Mit präzisem Schuss

Es war die spielentscheidende Szene: Als Hakan Calhanoglu in der 53. Minute am Trikot des davoneilenden Christian Gentner zupfte und dieser fiel, sah Schiedsrichter Felix Brych ein taktisches Foul und gab Calhanoglu regelkonform die gelbe Karte.

Da der HSV-Spieler bereits mit einer gelben Karte vorbestraft war, hieß die Konsequenz: Platzverweis. Und zu zehnt konnten die bis dahin gleichwertigen Hamburger Alexandru Maxims Tor zum 0:1 in der 69 Minute nicht verhindern. Sauer waren sie anschließend nur auf den Schiedsrichter – dem Gelb-Rot-Sünder Calhanoglu wollte niemand einen Vorwurf machen. „Dafür hat er schon zu viele Spiele für uns gewonnen“, sagt HSV-Torwart René Adler.

In der Tat: Wenn es in den trüben vergangenen Monaten neben dem derzeit verletzten Stürmer Pierre-Michel Lasogga einen Lichtblick beim HSV gegeben hat, dann war es der gerade mal 20-jährige Offensivspieler. Er erzielte drei der vier letzten Treffer, darunter ein Traumtor gegen Borussia Dortmund. Mit seinem harten, präzisen Schuss und seiner Dynamik ist er derzeit der einzige, der den Hamburgern mit Einzelleistungen aus der Bedrängnis helfen kann.

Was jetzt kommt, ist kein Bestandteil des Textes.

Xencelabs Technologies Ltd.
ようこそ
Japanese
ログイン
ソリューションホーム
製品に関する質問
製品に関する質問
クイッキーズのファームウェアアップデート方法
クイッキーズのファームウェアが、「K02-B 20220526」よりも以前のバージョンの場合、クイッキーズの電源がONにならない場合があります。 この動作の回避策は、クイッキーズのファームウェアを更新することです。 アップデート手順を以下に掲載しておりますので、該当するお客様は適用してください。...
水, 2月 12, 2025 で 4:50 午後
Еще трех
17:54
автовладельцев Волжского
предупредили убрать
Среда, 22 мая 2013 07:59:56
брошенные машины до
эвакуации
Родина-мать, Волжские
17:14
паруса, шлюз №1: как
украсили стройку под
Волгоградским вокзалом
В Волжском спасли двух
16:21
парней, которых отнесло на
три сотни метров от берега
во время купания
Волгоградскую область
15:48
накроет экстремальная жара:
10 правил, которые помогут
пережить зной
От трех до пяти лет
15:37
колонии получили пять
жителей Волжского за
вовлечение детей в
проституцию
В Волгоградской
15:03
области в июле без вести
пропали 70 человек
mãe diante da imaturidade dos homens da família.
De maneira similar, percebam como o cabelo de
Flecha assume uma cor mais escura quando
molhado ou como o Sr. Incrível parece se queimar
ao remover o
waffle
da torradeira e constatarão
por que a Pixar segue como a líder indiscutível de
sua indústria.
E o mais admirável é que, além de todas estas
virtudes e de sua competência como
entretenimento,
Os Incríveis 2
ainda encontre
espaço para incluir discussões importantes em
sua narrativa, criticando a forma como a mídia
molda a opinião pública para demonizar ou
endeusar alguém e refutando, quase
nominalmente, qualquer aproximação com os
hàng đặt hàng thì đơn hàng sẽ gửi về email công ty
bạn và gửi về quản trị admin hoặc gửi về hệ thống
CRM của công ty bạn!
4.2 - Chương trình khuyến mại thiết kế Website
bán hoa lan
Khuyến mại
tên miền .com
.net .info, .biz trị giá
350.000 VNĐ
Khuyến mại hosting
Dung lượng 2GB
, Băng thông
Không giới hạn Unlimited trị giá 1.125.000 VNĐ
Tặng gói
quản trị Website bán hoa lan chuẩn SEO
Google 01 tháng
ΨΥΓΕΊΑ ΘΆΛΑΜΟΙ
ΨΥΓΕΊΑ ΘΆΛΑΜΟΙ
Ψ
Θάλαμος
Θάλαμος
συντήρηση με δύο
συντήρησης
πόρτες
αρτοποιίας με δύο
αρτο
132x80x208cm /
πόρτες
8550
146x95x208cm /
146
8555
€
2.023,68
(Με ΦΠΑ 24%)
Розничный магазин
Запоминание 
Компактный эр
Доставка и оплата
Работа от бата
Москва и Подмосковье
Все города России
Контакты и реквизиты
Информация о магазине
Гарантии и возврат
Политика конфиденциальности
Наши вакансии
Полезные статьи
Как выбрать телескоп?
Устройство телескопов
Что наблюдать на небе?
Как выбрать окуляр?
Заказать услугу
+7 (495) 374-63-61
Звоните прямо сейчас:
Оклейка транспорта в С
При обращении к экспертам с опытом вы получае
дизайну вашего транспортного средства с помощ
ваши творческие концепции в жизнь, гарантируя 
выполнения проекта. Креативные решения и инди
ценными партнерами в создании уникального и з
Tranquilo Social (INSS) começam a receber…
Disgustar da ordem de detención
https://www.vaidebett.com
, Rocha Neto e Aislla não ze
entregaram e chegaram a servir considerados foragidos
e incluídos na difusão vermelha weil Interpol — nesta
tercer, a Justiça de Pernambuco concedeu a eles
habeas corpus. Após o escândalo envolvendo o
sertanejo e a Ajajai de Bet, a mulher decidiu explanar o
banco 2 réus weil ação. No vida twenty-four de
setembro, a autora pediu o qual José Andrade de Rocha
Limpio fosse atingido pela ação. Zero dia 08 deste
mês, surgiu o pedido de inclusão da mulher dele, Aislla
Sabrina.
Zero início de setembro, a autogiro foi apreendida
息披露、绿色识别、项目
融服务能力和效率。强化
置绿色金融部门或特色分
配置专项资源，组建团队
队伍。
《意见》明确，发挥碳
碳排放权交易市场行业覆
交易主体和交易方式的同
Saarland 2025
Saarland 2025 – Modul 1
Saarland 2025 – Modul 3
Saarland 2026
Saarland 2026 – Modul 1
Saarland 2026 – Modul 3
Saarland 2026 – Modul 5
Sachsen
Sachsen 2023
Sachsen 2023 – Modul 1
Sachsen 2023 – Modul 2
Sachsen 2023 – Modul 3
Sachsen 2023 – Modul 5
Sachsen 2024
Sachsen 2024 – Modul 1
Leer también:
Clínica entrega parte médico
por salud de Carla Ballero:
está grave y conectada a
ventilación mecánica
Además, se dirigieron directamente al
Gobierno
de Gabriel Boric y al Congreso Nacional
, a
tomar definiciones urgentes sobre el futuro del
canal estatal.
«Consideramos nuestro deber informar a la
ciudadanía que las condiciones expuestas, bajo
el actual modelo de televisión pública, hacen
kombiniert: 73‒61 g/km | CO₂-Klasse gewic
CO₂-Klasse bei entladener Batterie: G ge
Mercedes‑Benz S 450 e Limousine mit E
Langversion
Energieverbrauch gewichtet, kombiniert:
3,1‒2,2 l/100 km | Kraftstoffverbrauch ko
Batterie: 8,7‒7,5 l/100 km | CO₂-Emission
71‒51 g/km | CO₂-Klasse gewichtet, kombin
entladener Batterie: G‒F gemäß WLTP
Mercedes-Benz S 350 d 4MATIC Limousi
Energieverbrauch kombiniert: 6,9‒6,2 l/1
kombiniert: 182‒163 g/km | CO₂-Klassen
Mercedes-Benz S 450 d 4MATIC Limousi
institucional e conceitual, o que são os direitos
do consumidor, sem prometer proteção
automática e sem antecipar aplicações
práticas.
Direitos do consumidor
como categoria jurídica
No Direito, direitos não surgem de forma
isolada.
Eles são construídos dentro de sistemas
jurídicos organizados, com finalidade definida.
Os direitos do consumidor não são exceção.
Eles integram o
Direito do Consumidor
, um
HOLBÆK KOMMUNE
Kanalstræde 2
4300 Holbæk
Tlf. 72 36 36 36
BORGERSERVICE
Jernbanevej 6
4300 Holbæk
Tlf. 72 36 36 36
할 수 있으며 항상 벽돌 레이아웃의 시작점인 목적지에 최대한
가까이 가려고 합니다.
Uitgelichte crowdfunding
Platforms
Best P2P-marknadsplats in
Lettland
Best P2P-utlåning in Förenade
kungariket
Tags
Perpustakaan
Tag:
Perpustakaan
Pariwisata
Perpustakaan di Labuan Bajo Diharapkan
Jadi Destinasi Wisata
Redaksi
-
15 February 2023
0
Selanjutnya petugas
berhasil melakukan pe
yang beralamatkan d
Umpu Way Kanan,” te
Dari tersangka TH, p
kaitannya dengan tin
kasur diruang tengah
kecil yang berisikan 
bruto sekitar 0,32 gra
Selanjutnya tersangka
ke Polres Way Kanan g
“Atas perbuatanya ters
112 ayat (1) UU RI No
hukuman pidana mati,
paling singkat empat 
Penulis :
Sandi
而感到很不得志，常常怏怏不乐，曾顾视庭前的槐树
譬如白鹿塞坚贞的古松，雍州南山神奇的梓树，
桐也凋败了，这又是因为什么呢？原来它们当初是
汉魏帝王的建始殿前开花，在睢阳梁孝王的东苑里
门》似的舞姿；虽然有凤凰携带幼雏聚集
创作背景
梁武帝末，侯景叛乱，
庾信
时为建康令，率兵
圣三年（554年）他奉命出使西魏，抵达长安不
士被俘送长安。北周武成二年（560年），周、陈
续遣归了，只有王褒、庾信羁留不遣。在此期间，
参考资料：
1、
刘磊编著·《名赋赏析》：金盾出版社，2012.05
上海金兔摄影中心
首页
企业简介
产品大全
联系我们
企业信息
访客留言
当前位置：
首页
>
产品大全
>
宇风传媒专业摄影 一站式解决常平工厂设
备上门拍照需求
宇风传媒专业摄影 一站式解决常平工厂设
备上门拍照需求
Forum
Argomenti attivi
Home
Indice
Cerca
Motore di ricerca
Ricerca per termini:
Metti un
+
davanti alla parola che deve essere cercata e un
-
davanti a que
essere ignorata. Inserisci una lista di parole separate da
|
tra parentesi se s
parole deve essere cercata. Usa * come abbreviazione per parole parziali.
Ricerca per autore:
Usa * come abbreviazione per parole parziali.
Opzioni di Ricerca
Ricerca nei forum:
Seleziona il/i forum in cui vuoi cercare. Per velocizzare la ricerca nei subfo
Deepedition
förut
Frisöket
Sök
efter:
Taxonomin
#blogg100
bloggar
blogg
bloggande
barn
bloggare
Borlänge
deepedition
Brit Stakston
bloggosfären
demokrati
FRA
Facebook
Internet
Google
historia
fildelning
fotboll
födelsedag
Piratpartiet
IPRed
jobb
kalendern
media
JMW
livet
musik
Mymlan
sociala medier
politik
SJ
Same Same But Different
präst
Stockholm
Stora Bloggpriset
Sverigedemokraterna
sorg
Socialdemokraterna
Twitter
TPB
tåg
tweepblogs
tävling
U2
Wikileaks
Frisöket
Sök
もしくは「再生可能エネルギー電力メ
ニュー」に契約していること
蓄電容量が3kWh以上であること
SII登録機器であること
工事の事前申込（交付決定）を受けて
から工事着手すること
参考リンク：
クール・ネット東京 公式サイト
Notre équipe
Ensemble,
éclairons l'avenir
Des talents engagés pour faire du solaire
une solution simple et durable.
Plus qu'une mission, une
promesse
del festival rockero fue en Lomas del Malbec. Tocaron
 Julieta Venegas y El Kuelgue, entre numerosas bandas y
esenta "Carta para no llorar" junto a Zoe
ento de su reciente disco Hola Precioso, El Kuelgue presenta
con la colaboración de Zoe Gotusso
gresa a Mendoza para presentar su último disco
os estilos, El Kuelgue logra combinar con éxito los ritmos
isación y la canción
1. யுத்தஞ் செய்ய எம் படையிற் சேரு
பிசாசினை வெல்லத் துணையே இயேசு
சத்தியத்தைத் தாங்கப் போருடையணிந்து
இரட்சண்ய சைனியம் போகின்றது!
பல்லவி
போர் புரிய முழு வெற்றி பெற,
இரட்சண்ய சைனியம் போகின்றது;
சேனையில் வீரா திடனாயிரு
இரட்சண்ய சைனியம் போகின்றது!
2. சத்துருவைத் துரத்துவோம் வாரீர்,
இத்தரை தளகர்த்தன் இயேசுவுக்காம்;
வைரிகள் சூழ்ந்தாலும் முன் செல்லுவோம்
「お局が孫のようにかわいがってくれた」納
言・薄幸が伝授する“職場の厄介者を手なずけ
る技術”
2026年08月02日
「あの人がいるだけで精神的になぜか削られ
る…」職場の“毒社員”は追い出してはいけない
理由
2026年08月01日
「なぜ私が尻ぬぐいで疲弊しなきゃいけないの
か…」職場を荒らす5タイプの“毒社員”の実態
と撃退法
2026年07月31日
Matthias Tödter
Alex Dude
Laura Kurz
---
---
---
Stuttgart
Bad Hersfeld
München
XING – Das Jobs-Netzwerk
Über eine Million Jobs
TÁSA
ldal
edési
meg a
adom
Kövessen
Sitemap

Dabei war sich Calhanoglu, der in der vergangenen Saison den Karlsruher SC mit 17 Toren in die 2. Liga schoss, vor knapp zwei Jahren schon mit Werder Bremen über einen Wechsel einig. Bremens damaliger Manager Klaus Allofs versäumte es aber, sich mit den Karlsruhern zu einigen – und HSV-Sportchef Frank Arnesen nutze die Gunst der Stunde: Der KSC erhielt eine Ablöse von zwei Millionen Euro und durfte Calhanoglu noch eine weitere Saison behalten.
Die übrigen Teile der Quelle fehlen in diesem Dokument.